> OBJECTIF
Réponds aux trois questions suivantes en t'appuyant sur l'extrait de bilan de lectures.
1. Jusqu'où la femme de l'histoire de « My Broken Mariko » veut-elle emmener l'urne funéraire ?
2. De combien de chapitres se compose l'essai « Les doigts coupés » ?
3. Dans quelle période historique la Commune est-elle ancrée ?

Cette bande dessinée m’a touchée très fortement, peut-être parce que je l’ai lu peu après l’annonce du décès d’une amie ou parce que je luttais contre la dépression en même-temps.

L’histoire suit une femme apprenant que son amie d’enfance s’est donnée la mort. Elle décide alors de récupérer l’urne funéraire des bras du père violent, pour l’emmener jusqu’à la mer.

Couverture de "My Broken Mariko". Une femme blanche et cheveux châtains au vent, tient une urne funéraire en fumant une cigarette et les yeux dans le vague
Couverture de “My Broken Mariko”

Une sorte de course poursuite emprise de deuil. Très beau et intense.

Essais

Les doigts coupés de Paola Tabet

J’avais déjà conseillé Paola Tabet pour le bilan de 2021 pour son livre sur les échanges économico-sexuels. Je continue cette année avec « Les doigts coupé. Une anthropologie féministe ». Cet essai est composé de trois chapitres : le premier revient sur les échanges économico-sexuels, le deuxième aborde la construction de la naturalité de la fertilité (en bref : la fertilité est une construction sociale…) et le dernier nous montre comment les hommes s’approprient les outils et la technique, pour ne laisser aux femmes que le travail utilisant moins d’outils, et donc dévalorisé et invisibilisé.

Couverture de l'essai "Les doigts coupés". Titre sur fond gris. Le sous-titre est "Une anthropologie féministe"
Couverture de l’essai “Les doigts coupés”.

Ces trois chapitres sont en lien les uns avec les autres et permettent de mieux comprendre les différentes facettes du patriarcat.

Comme pour « La grande arnaque », beaucoup de pratiques violentes sont décrites (c’est identifiable dès le titre…). On sort de cette lecture mieux armée contre le patriarcat et avec la rage de tout changer.

Commune de Paris, toujours debout ! Actes de colloques de la CNT

La Commune, je suis tombée dedans il y a deux ans, peu de temps avant les célébrations de ses 150 ans. Ce moment révolutionnaire mérite d’être mieux connu. Tout en étant ancré dans une période historique (fin du Second Empire) et un espace géographique (les villes), plein de leçons et d’espoirs peuvent en être tirés.

> LIGNES DE DONNÉES
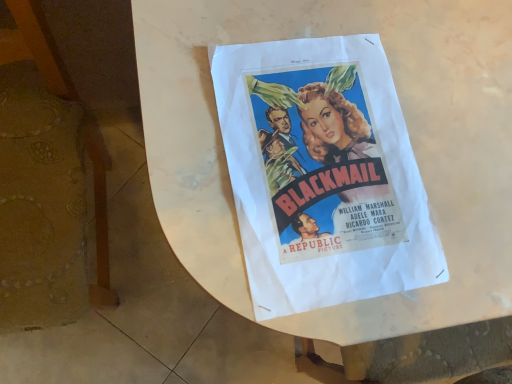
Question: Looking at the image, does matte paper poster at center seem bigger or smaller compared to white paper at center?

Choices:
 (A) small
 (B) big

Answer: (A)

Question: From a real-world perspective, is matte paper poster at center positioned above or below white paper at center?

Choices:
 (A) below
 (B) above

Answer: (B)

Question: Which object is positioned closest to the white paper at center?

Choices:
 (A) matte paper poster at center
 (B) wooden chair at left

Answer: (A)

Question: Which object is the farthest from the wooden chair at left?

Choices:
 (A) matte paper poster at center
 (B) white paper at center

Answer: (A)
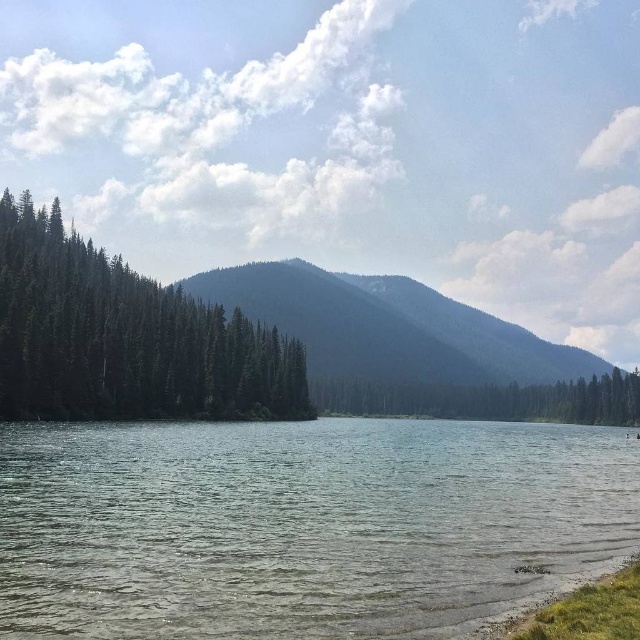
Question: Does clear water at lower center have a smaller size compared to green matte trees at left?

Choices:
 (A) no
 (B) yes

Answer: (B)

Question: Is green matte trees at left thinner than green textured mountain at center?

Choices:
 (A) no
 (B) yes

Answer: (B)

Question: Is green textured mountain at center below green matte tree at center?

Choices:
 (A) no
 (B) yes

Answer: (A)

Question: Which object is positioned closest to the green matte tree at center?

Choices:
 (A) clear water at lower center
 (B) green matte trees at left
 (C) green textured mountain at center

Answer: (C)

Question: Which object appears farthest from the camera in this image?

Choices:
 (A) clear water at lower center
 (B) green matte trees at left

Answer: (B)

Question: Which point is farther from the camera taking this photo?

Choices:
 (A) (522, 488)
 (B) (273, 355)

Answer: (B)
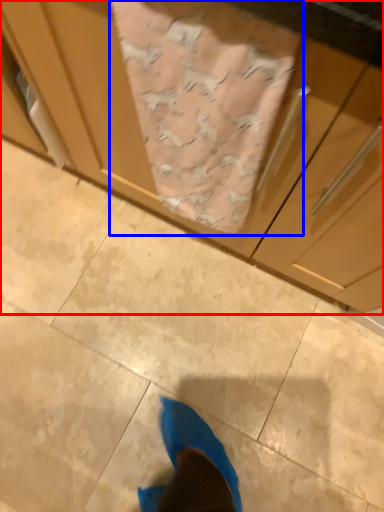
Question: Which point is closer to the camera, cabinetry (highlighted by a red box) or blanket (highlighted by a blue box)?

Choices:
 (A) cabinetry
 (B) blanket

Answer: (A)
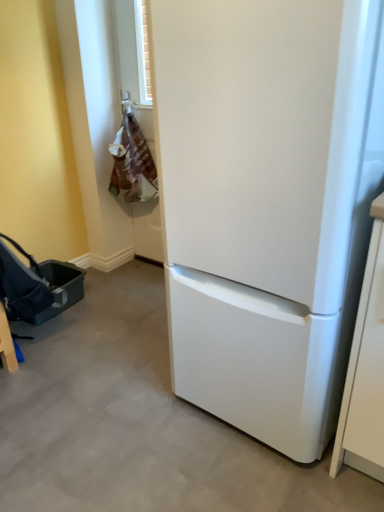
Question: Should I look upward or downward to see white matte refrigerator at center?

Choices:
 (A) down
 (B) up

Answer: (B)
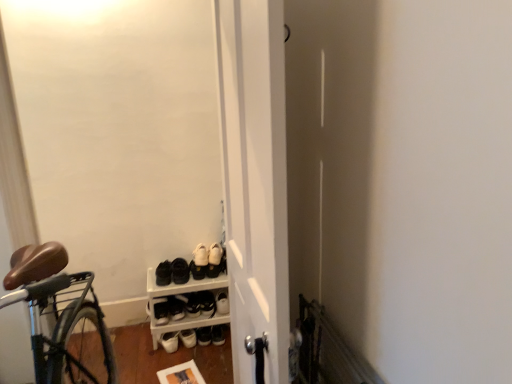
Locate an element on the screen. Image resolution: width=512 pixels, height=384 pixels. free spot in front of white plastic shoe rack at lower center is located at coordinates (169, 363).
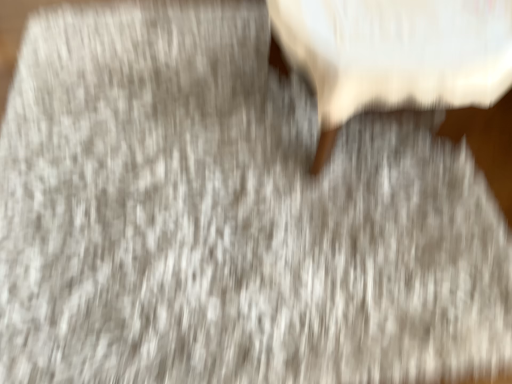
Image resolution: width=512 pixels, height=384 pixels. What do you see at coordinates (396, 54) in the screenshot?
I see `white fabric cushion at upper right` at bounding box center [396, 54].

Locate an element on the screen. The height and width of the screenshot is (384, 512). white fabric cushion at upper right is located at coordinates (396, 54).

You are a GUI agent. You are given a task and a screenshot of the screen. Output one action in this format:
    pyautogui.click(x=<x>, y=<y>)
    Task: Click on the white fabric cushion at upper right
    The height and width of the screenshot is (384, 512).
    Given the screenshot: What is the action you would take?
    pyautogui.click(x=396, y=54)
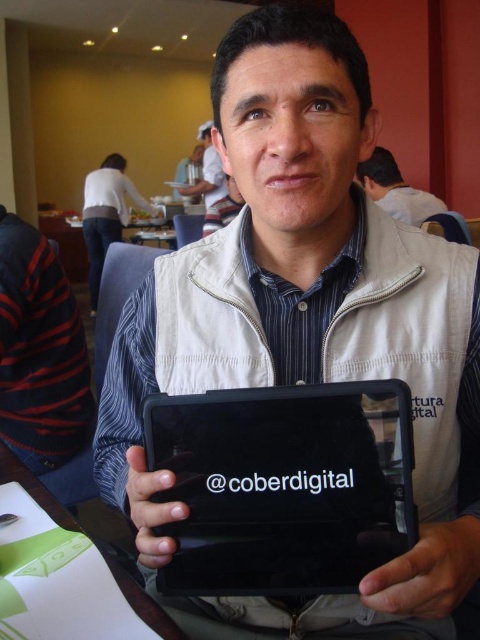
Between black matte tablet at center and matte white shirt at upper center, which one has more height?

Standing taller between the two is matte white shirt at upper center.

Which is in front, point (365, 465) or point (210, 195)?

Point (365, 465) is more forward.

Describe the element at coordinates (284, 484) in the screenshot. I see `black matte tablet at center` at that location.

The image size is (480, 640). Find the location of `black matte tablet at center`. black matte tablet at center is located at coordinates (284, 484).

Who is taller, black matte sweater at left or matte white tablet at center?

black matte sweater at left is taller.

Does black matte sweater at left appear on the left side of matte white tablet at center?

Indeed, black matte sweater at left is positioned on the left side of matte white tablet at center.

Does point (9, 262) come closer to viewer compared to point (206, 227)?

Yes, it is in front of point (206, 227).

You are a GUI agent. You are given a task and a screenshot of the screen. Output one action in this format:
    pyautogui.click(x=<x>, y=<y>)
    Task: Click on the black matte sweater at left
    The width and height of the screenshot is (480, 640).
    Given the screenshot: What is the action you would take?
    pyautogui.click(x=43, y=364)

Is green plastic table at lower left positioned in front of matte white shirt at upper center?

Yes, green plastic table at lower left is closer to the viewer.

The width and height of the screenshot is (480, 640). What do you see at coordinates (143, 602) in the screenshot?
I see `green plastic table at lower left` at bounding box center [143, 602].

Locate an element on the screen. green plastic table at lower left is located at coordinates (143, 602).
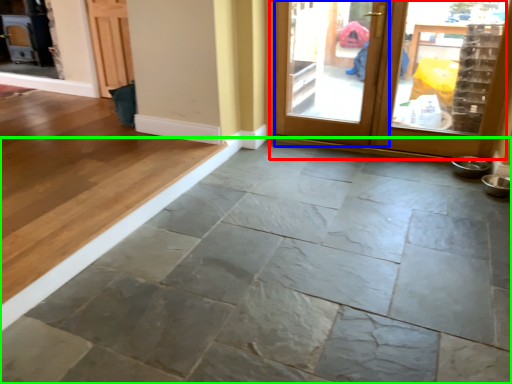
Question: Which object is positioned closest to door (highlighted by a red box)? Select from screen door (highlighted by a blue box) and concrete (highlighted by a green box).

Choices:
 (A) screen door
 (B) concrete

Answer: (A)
==
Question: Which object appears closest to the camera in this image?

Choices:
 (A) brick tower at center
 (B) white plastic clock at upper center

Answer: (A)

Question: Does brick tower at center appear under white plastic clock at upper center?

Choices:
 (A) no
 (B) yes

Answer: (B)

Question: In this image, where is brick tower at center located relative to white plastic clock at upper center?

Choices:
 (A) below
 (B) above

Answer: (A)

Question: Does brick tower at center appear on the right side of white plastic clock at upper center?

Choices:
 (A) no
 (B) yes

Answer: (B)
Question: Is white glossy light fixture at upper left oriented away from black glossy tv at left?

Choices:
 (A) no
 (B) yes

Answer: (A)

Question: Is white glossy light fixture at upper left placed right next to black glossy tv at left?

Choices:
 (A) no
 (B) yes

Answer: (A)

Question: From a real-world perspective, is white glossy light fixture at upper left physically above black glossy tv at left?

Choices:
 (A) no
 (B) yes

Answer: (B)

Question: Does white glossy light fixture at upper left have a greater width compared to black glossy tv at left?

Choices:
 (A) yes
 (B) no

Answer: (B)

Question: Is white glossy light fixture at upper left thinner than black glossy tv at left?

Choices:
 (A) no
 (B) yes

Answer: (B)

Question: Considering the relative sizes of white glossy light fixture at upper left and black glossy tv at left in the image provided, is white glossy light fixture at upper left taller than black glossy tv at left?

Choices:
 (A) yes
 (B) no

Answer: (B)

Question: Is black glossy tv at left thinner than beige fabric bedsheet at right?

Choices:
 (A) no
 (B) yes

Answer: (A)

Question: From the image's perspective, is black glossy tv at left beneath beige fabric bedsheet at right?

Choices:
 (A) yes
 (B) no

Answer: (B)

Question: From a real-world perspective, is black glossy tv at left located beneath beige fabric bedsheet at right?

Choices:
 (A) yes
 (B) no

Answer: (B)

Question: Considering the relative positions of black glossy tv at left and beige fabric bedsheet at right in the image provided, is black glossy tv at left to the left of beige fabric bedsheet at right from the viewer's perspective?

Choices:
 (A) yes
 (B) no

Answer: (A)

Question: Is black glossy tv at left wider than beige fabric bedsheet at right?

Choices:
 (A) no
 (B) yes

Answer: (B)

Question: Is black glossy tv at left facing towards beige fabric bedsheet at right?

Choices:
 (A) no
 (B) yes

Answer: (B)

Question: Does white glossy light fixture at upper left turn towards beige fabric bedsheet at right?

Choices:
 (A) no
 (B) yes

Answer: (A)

> RÉSULTAT
1. Jusqu'à la mer.
2. De trois chapitres.
3. La fin du Second Empire.